The collection of all glycans in a cell at a given time under given micro-environmental conditions is the glycome. Its high variability and versatility is made possible by the non-template driven glycan synthesis and constitutes one of the major challenges in glycobiology and bioinformatics, because the prediction of a glycan function based on its sequence, and vice versa, is almost impossible, and also because a glycome can go through rapid changes in response to different types of stimuli. This causes a deluge of information that makes computers essential to biological research because of their ability to deal with large amount of data, from storage to analysis. From the integration of computer science, and biology stems the science of bioinformatics, used to organise and visualise information, and to develop computational tools to better understand biological issues.

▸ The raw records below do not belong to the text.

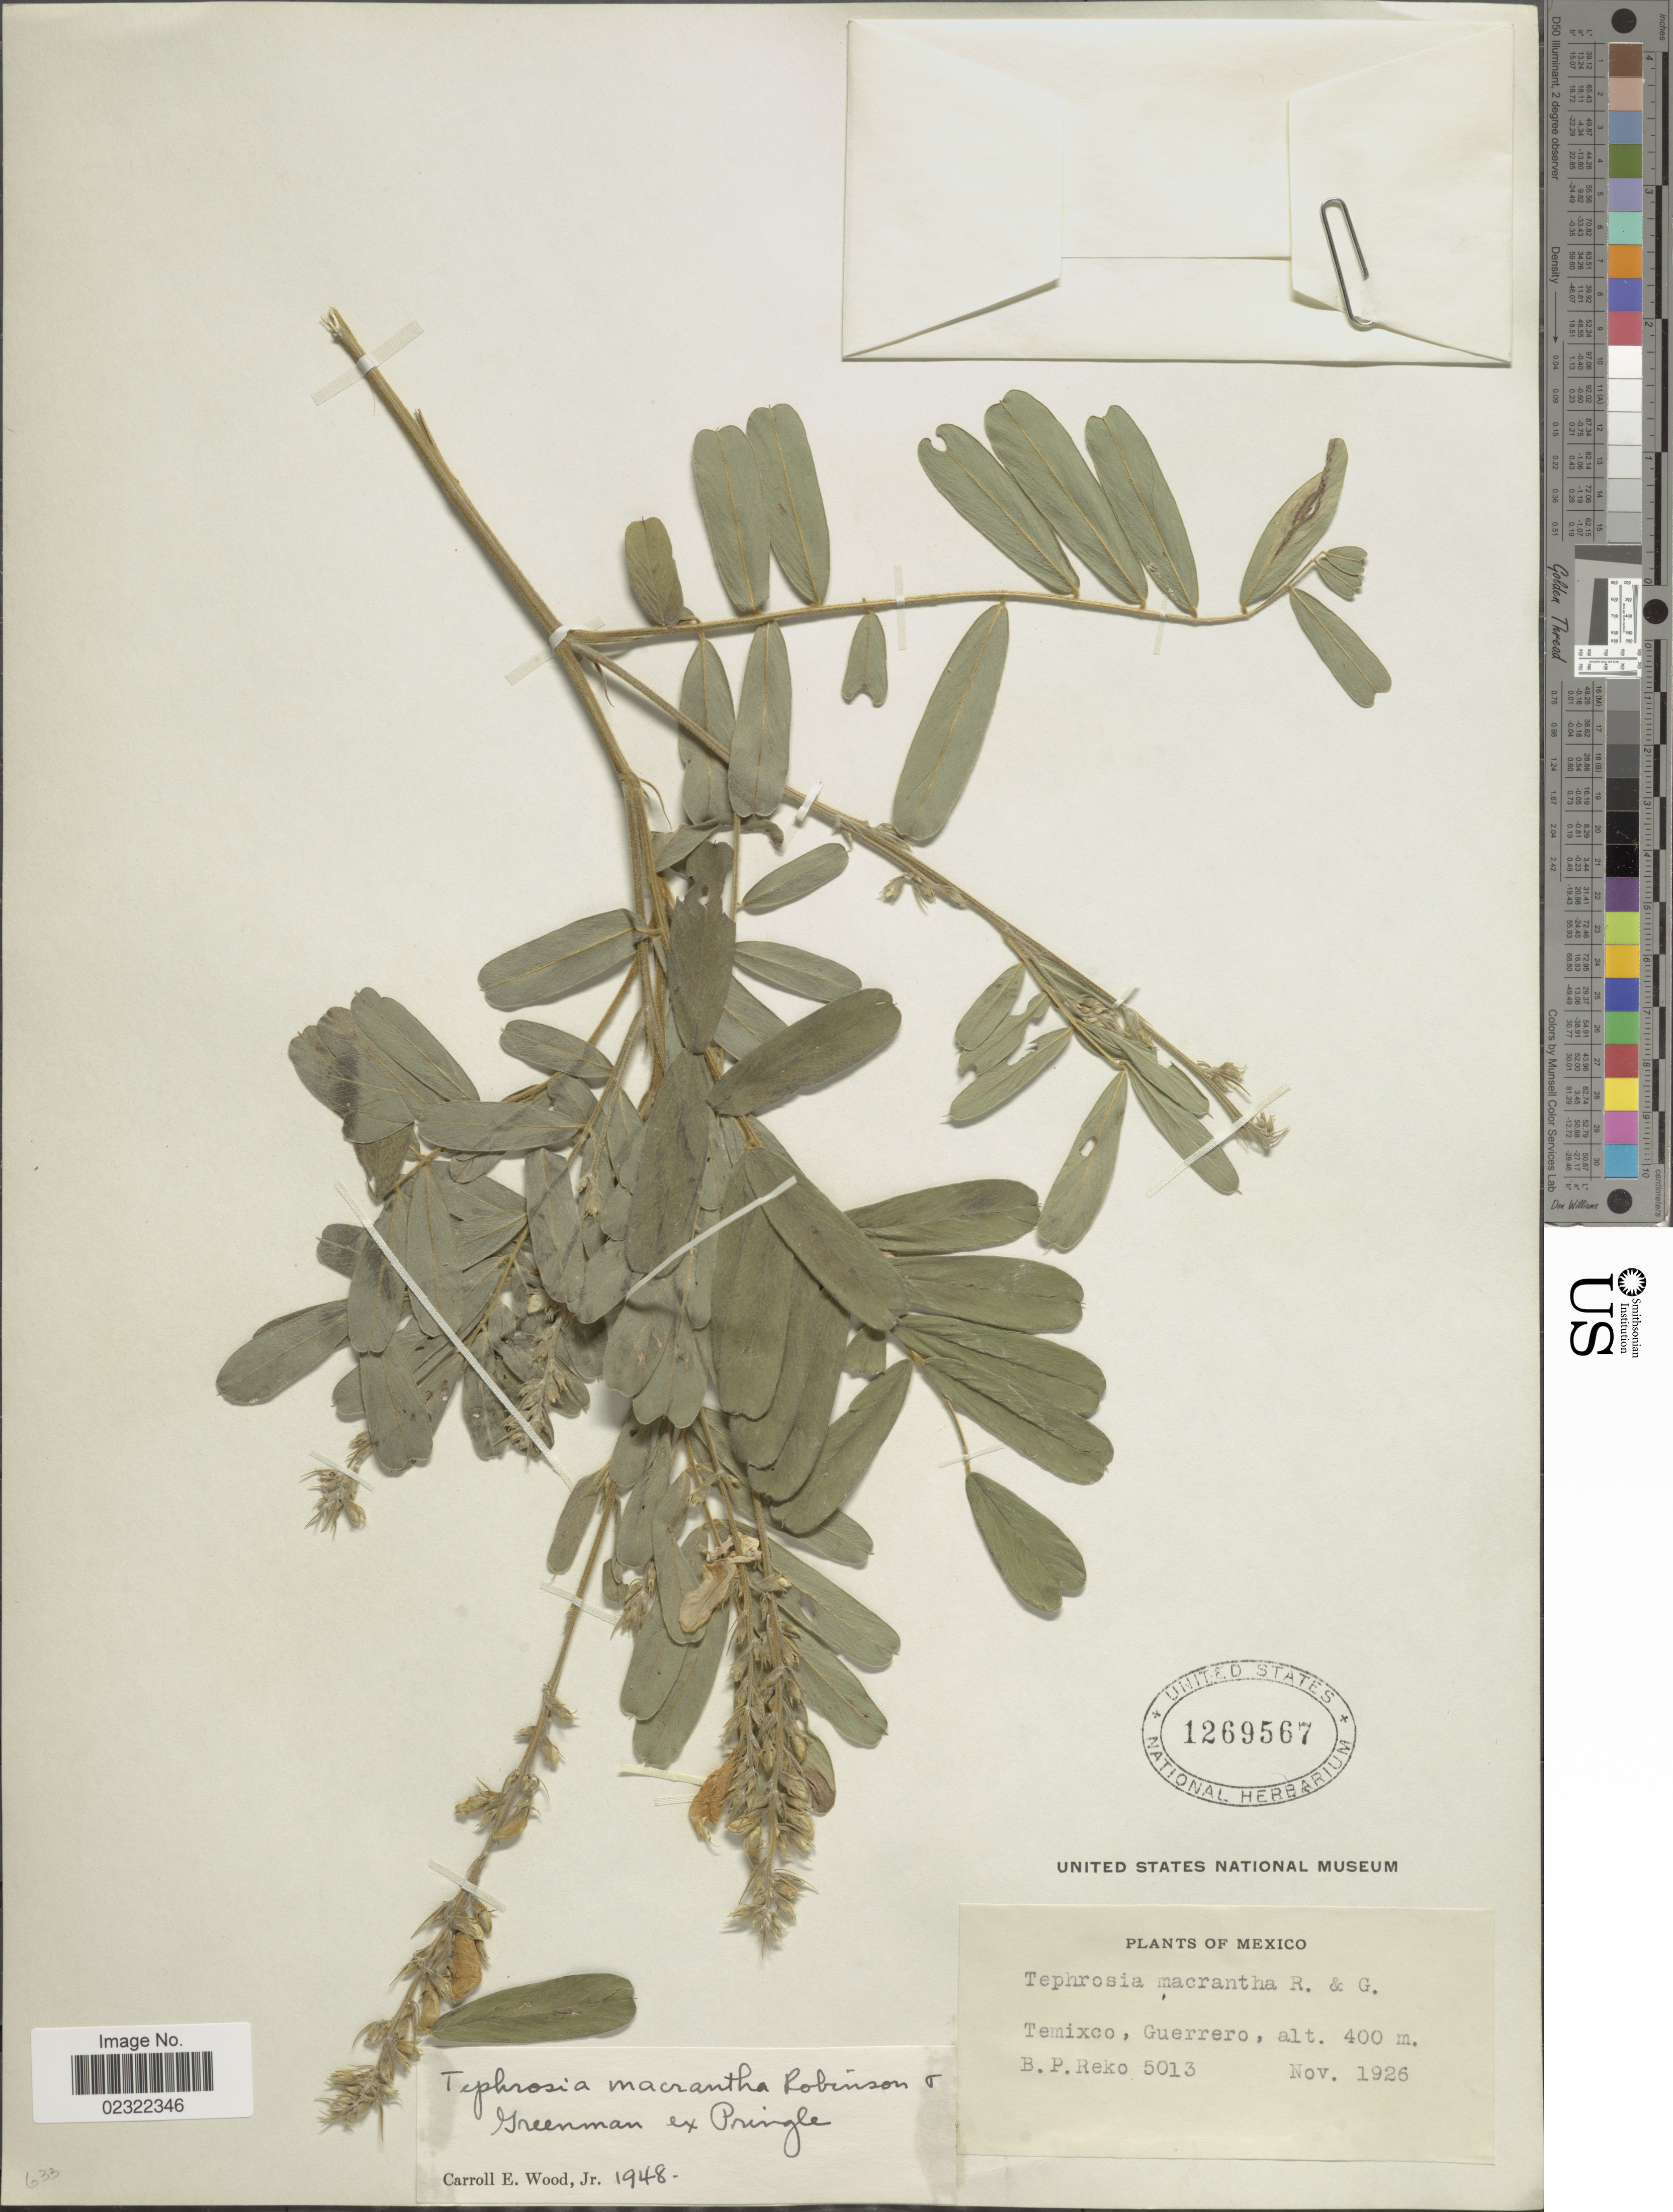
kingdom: Plantae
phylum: Tracheophyta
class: Magnoliopsida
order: Fabales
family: Fabaceae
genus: Tephrosia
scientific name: Tephrosia macrantha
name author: B.L. Rob. & Greenm. ex Pringle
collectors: B. P. Reko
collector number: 5013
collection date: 1926-11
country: Mexico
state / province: Guerrero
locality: Temixco, Guerrero.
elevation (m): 400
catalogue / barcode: US 1269567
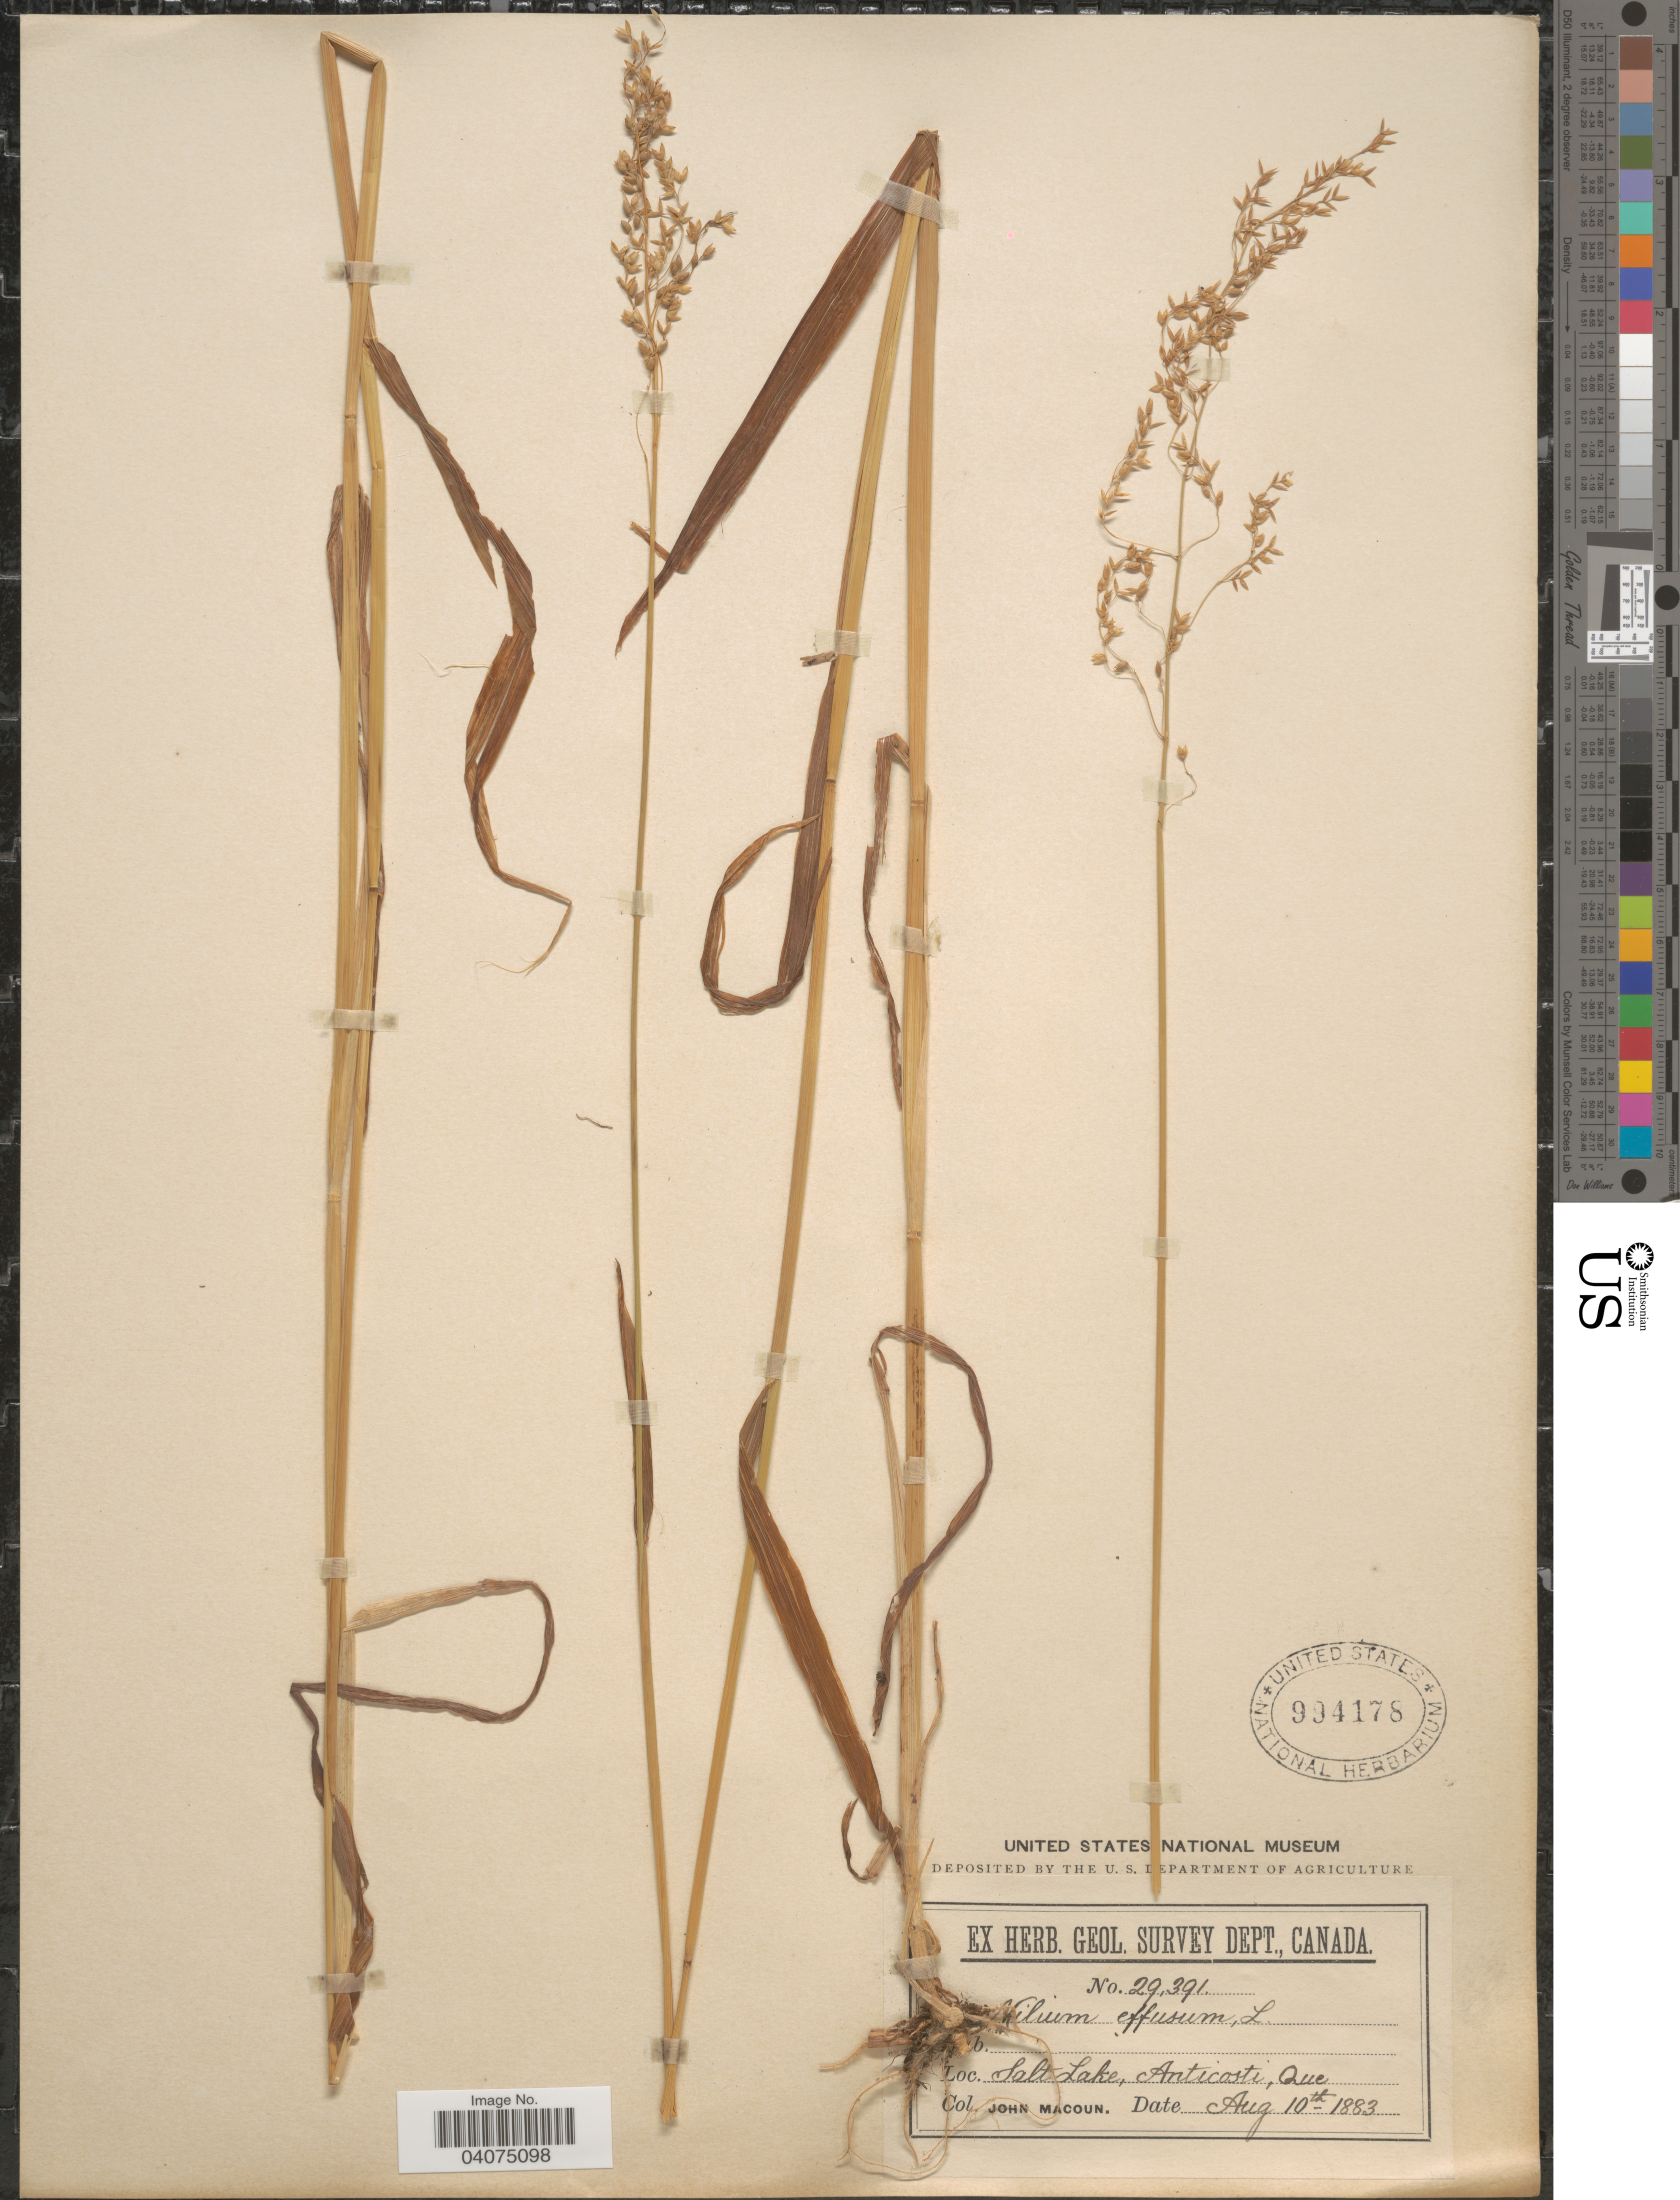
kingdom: Plantae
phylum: Tracheophyta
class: Liliopsida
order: Poales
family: Poaceae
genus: Milium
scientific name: Milium effusum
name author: L.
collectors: J. Macoun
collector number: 29391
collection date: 1883-08-10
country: Canada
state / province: Quebec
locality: Geol. Survey Dept. Salt Lake, Anticosti.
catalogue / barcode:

It is therefore decisive to develop tools and methodologies capable of interpreting the large amount of data on glycans to expand the organizational, structural and functional understanding of glycomes. In this challenge, great effort is invested by the Swiss Institute of Bioinformatics (SIB) through their GlyConnect platform hosting data and tools to help characterise protein glycosylation, among which the Compozitor web tool for visualization and comparison of glycomes is an example. One of the main challenges in bioinformatics research has always been the comparison of entities through the development of algorithms for similarity scoring and data clustering according to biologically relevant aspects. Glycoinformatics share this challenge with other fields, although the comparison of glycosylation networks is yet an unexplored territory. The aim of the work presented here is therefore to move the first steps in the comparison between glycomes and start a discussion on their similarity by reflecting on their main characteristics and on the most suited methods to measure them. The way advanced in this Master Thesis to achieve these goals is through the Doppelganger.java application specifically devoloped with this purpose and proposed as a possible implementation of Compozitor for scoring glycome similarities. During the process, special attention has been given to the interesting implication of the virtual node feature of Compozitor, leading to precious intuitions that will be thoroughly presented in a dedicated publication and of which an overview is given in this Thesis.